Dalam kesempatan berikutnya, warga juga sambat sudah puluhan tahun tidak punya MCK atau Jamban, sehingga seringkali saat ingin BAB harus nunut ke saudara atau tetangga kanan kiri.
Disisi lain, kepada Legislator PDI Perjuangan ini warga juga mengaku kebingungan dengan peralihan MBR menjadi GAMIS (Keluarga Miskin, red).
Disitu, Dyah Katarina yang pengalaman 13 tahun di PKK Surabaya mendapat laporan bahwa banyak warga kurang mampu di Sawahan yang saat ini tidak lagi tercover bantuan.
"Banyak warga yang sudah tidak tercatat sehingga luput dari bantuan keluarga miskin. Padahal, puluhan warga itu sebelumnya mendapat intervensi," ungkap salah satu Kader setempat.
Terhadap hal ini, Dyah berjanji akan segera berkoordinasi dengan dinas terkait. "Kebutuhan CCTV, segera kita koordinasikan dengan Dinas Perhubungan agar segera bisa dipasang," kata anggota Komisi D ini.
Terkait data kemiskinan, Dyah mengakui ada banyak warga yang layak menerima bantuan, tetapi tidak terjamah. Untuk itu ia bersaran agar pengurus RT/RW pro aktif membuat laporan perubahan data keluarga miskin kepada Dinas Sosial sebelum tanggal 15 setiap bulannya.

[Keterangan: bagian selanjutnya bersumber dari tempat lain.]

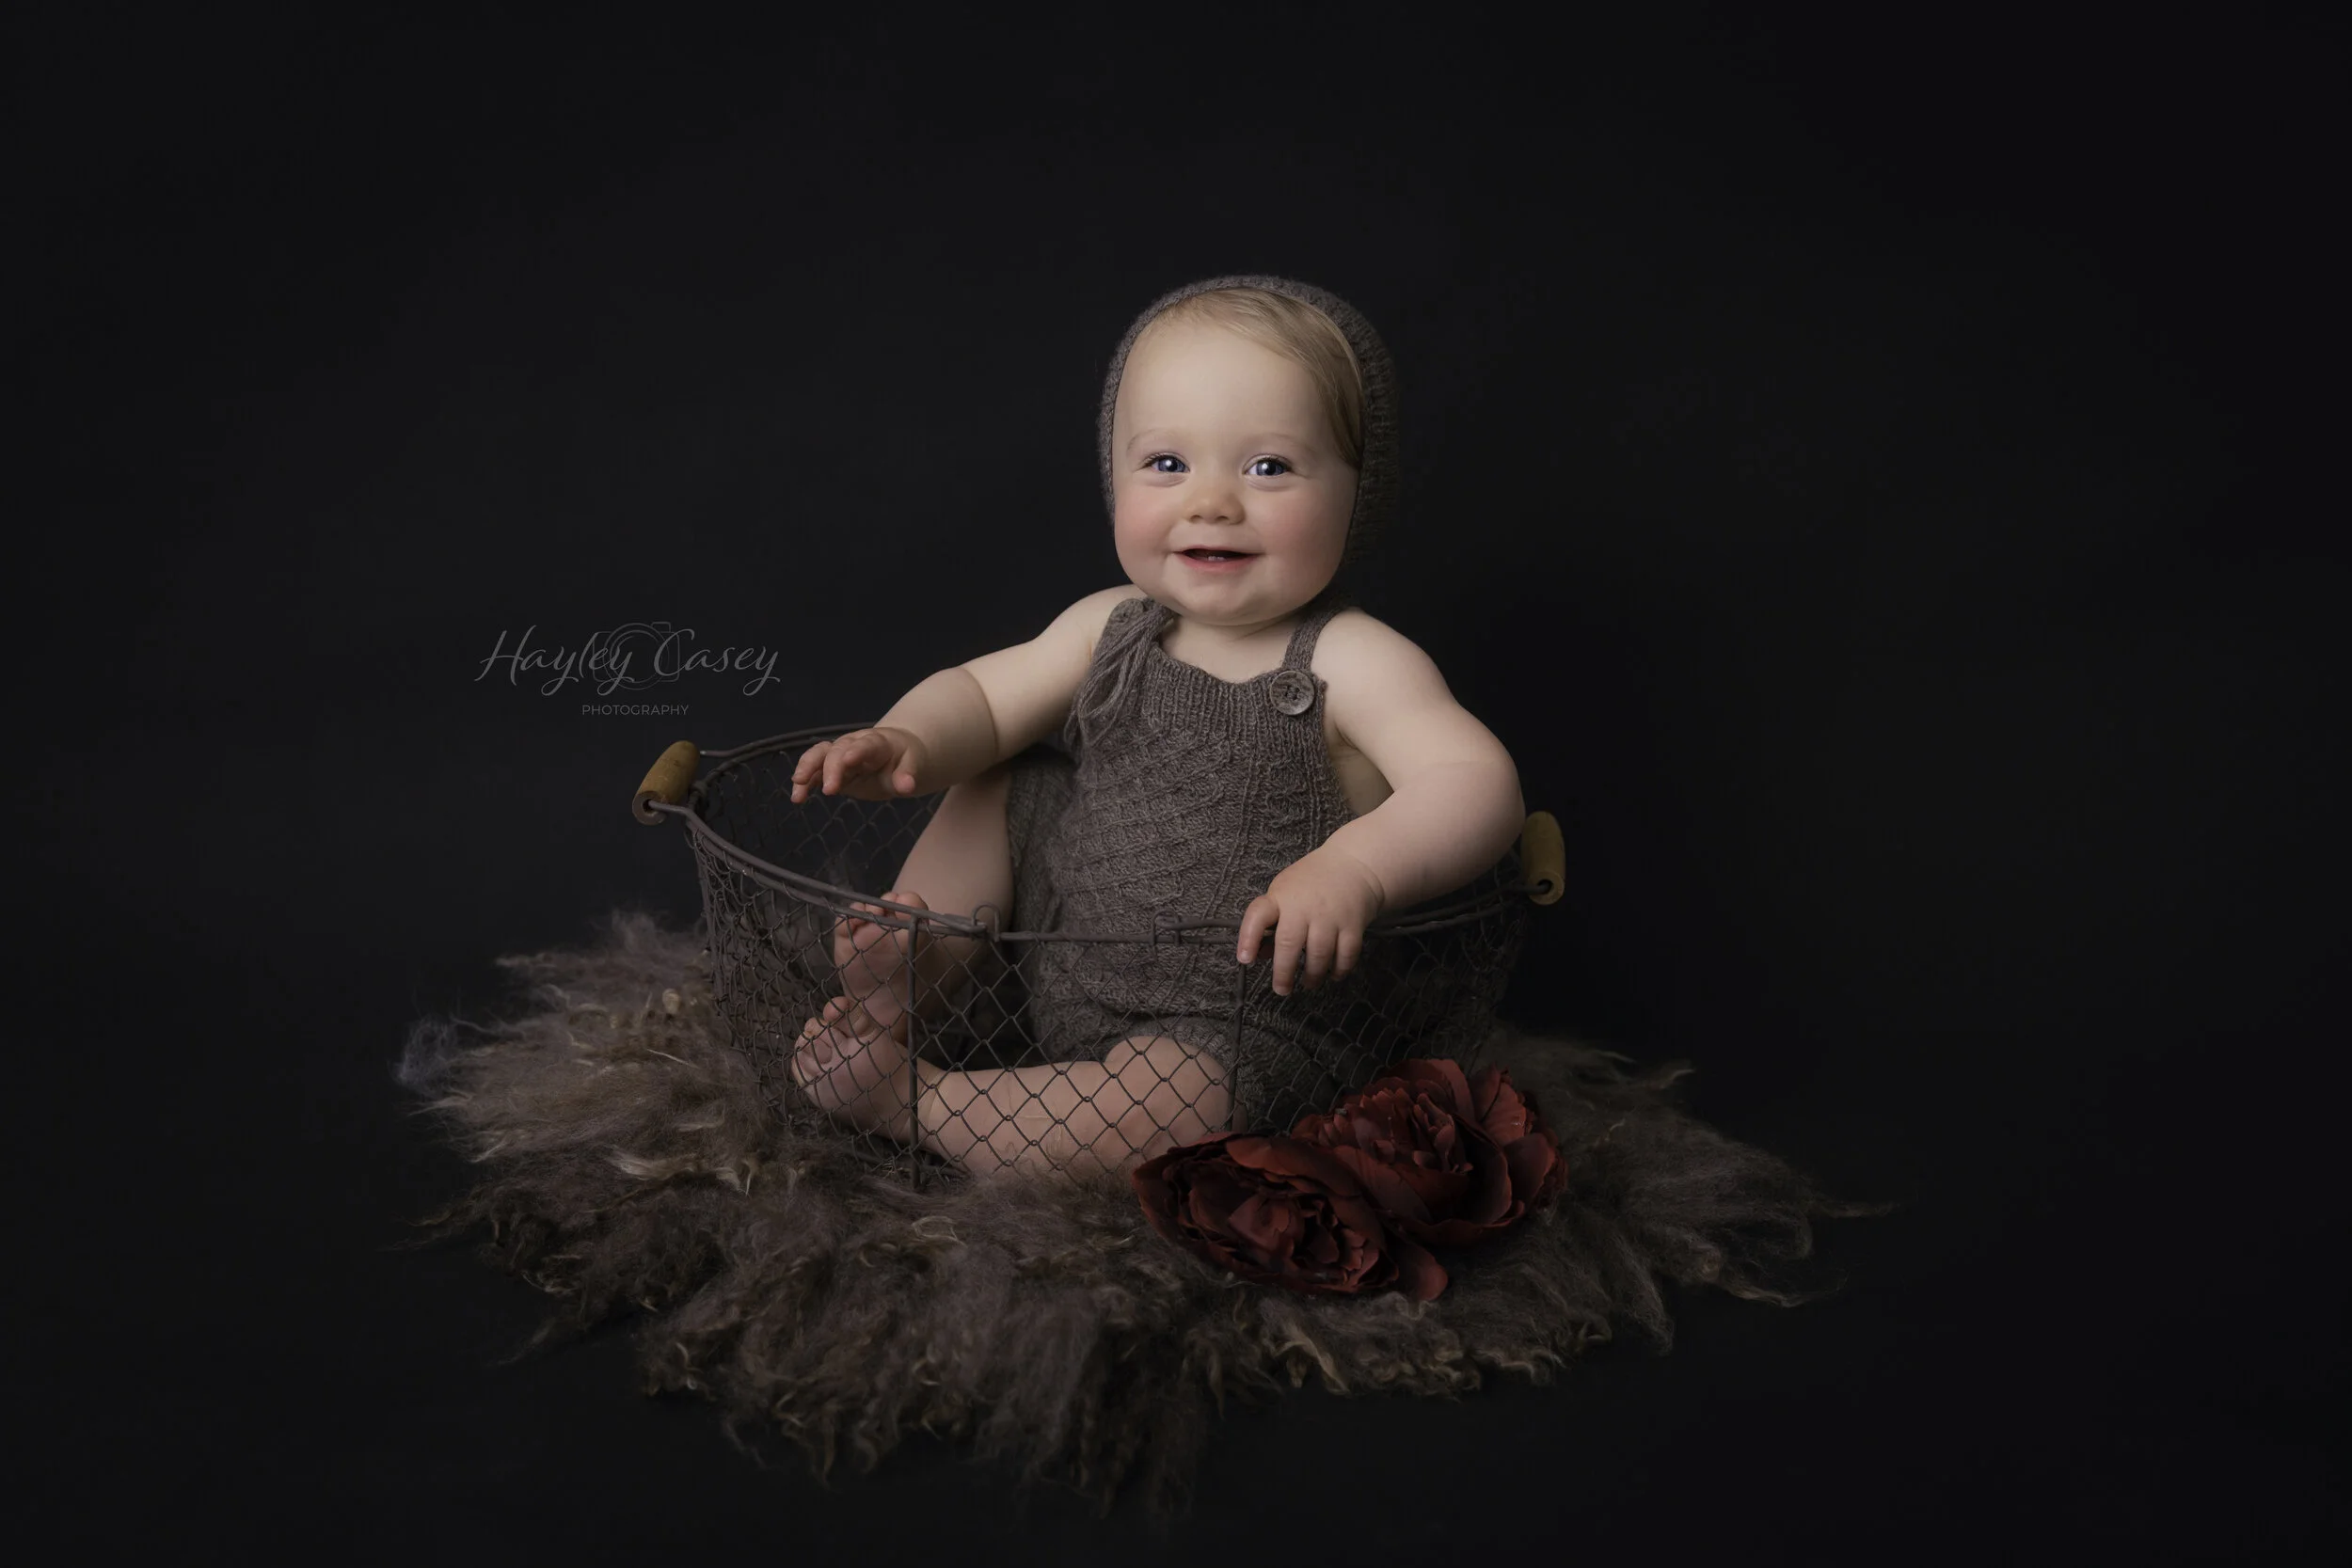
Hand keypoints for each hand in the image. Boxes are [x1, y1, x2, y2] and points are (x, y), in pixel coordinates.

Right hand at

"Pak RT dan pak RW harus pro aktif melaporkan perubahan data keluarga miskin. Yang belum dapat bantuan tapi layak, bisa diajukan," ungkap istri mantan Walikota Surabaya, Bambang Dwi Hartono.
"Kami di Komisi D bersama Dinsos Surabaya juga akan membahas permasalahan ini," sambung Dyah Katarina.
Selain wadul masalah infrastruktur, warga Sawahan juga mengeluhkan pelayanan kesehatan di RSUD Dr. Soewandie.
Terkait hal ini, Dyah berjanji akan segera memanggil Dirut RSUD milik Pemkot Surabaya tersebut, untuk menggali sebenarnya ada permasalahan apa, sehingga pelayanannya masih kurang maksimal.